▶ _YOUR INSTRUCTIONS_:
The answer is an exact repetition of every entry, with all images left out.

▶ _INPUT MATERIAL_:
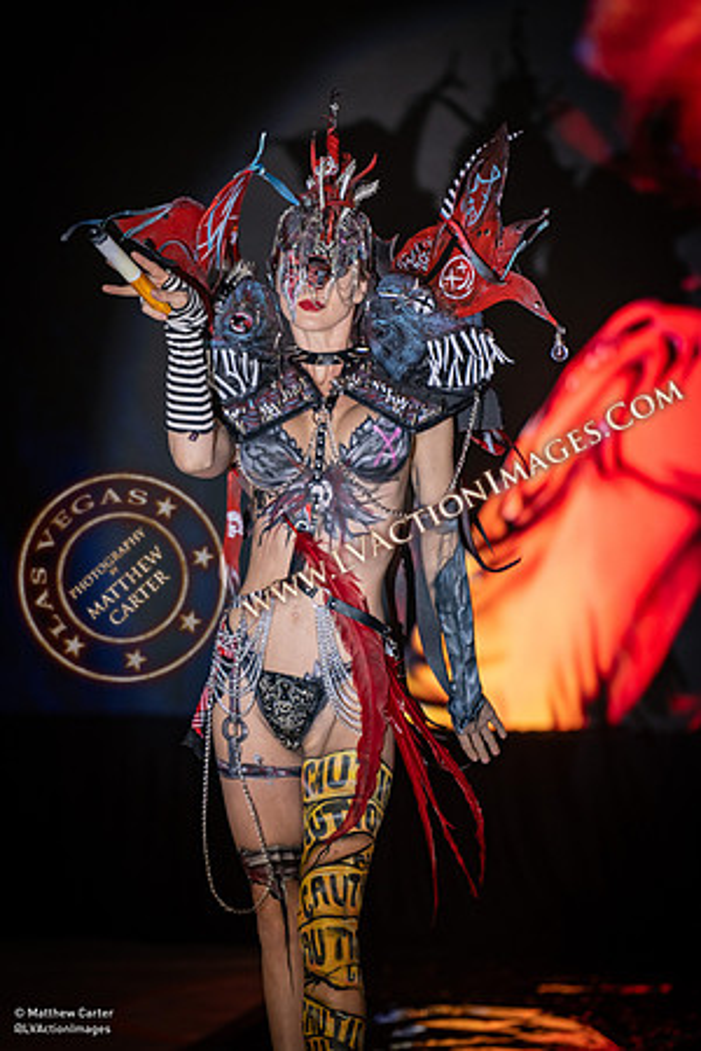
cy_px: 526
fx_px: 5841
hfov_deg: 6.9
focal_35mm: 200
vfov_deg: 10.3
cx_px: 350
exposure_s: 1/320
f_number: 2.8
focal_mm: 200
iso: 1250
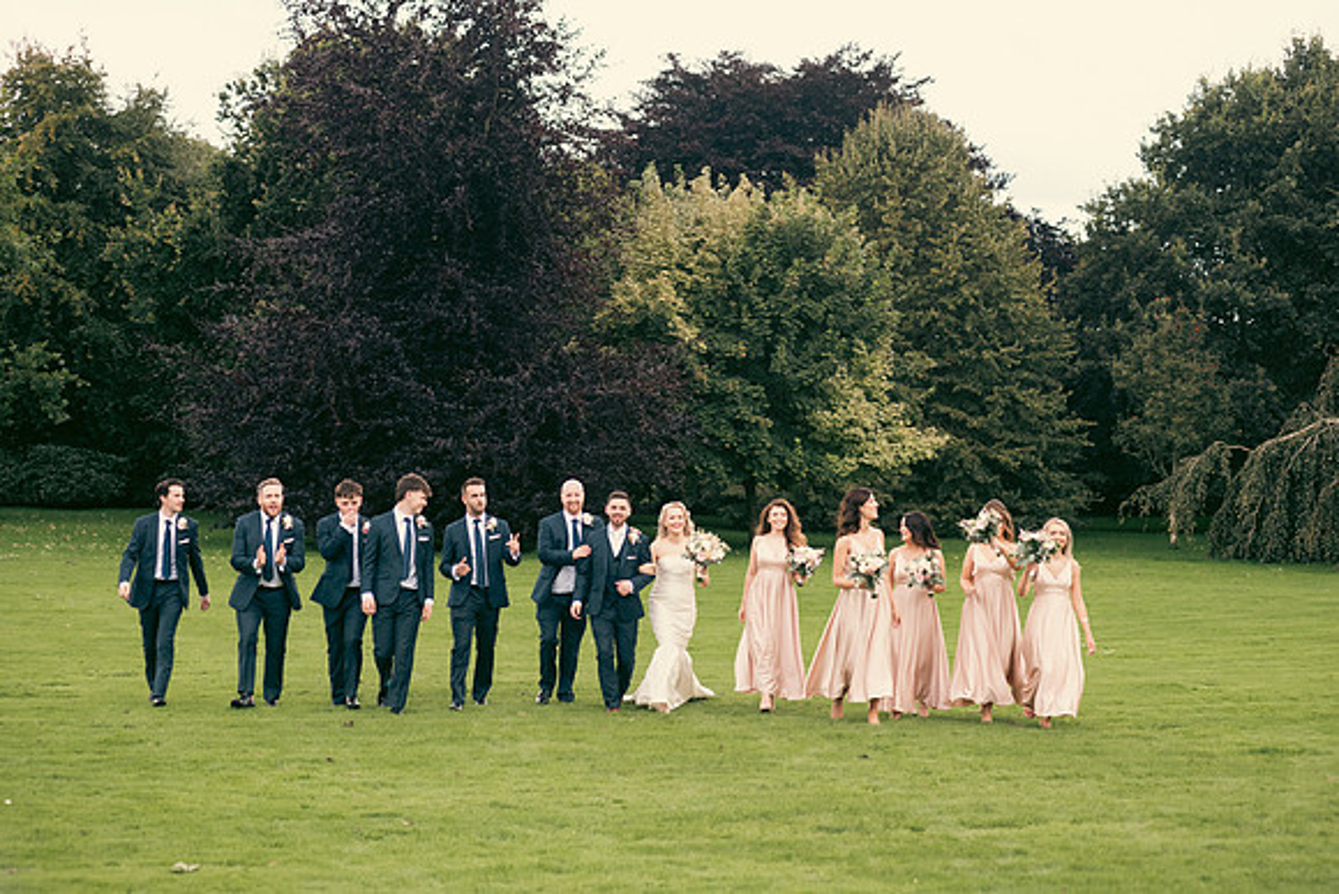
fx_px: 2976
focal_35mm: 80
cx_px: 670
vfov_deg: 17.1
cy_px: 447
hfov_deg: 25.4
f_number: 3.5
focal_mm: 80
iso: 250
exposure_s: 1/320
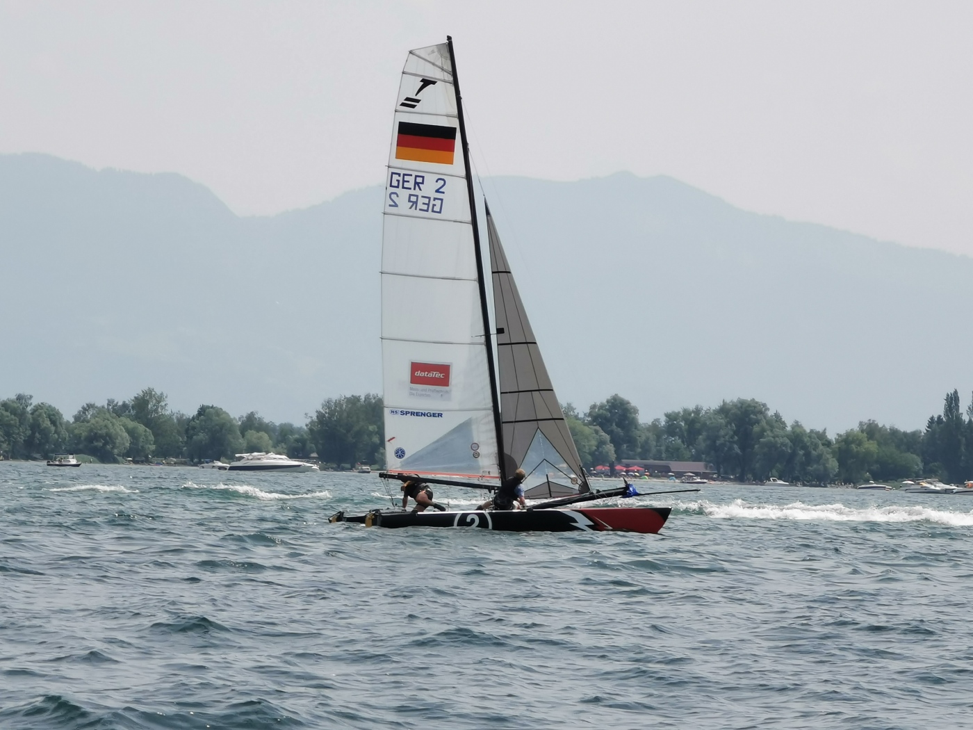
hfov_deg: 11.4
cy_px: 365
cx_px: 486
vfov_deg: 8.6
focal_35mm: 173
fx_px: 4863
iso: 50
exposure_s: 1/689
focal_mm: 14.46
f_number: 3.4
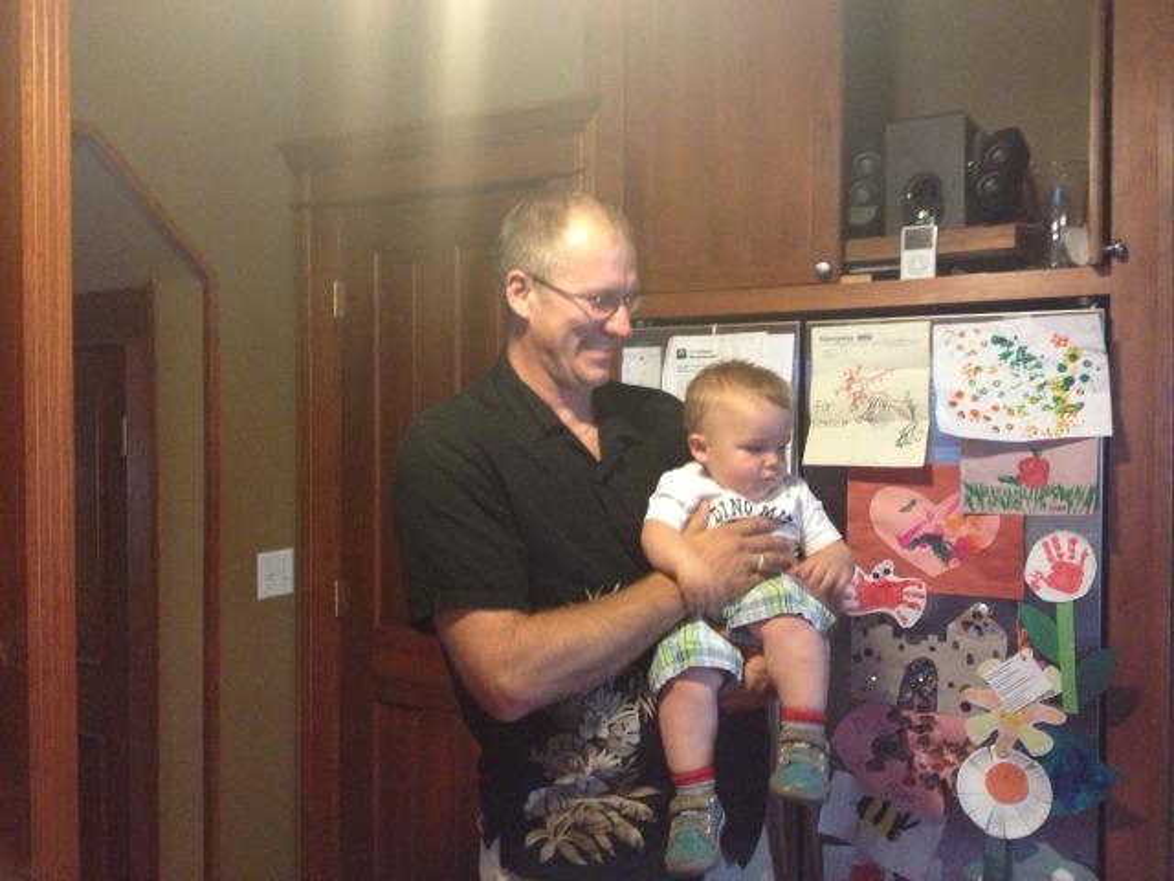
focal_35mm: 35
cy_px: 440
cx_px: 587
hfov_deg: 52.6
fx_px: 1187
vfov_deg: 40.7
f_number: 2.4
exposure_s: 1/15
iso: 400
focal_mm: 4.28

▶ _ANSWER BELOW_:
cy_px: 526
fx_px: 5841
hfov_deg: 6.9
focal_35mm: 200
vfov_deg: 10.3
cx_px: 350
exposure_s: 1/320
f_number: 2.8
focal_mm: 200
iso: 1250
fx_px: 2976
focal_35mm: 80
cx_px: 670
vfov_deg: 17.1
cy_px: 447
hfov_deg: 25.4
f_number: 3.5
focal_mm: 80
iso: 250
exposure_s: 1/320
hfov_deg: 11.4
cy_px: 365
cx_px: 486
vfov_deg: 8.6
focal_35mm: 173
fx_px: 4863
iso: 50
exposure_s: 1/689
focal_mm: 14.46
f_number: 3.4
focal_35mm: 35
cy_px: 440
cx_px: 587
hfov_deg: 52.6
fx_px: 1187
vfov_deg: 40.7
f_number: 2.4
exposure_s: 1/15
iso: 400
focal_mm: 4.28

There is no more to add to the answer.